═════ Working data ═════

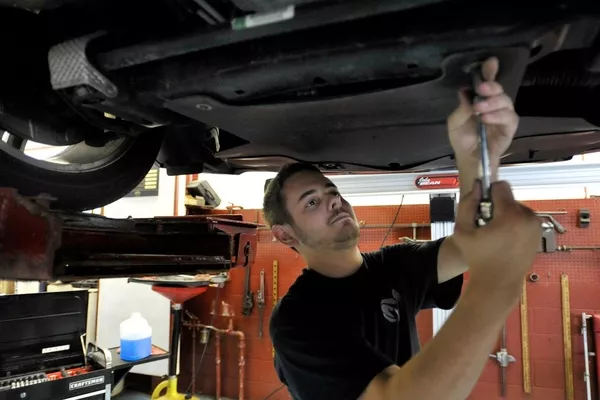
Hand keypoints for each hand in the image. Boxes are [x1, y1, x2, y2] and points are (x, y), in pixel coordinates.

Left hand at [447, 57, 518, 162]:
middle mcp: (494, 105)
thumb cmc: (462, 140)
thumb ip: (461, 109)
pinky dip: (498, 116)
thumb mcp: (455, 123)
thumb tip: (464, 91)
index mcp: (481, 100)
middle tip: (481, 89)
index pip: (487, 83)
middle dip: (491, 87)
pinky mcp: (509, 128)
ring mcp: (503, 116)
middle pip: (499, 90)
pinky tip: (487, 118)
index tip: (490, 62)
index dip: (490, 72)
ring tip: (479, 108)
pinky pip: (509, 118)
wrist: (469, 159)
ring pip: (506, 102)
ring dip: (493, 102)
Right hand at [452, 180, 540, 295]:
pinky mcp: (539, 233)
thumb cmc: (478, 258)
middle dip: (497, 207)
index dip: (488, 194)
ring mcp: (536, 226)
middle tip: (486, 226)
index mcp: (511, 215)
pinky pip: (524, 218)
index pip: (500, 186)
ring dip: (505, 215)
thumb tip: (477, 186)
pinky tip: (505, 239)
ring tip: (495, 234)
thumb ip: (466, 204)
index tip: (482, 209)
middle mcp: (528, 218)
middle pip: (509, 198)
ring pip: (517, 207)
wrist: (498, 283)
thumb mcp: (462, 230)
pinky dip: (514, 224)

═════

#### What the exercise asks:
The required reply is the count of lines in the entries above where the string "pinky" appears, and nothing more.

#### Task response:
8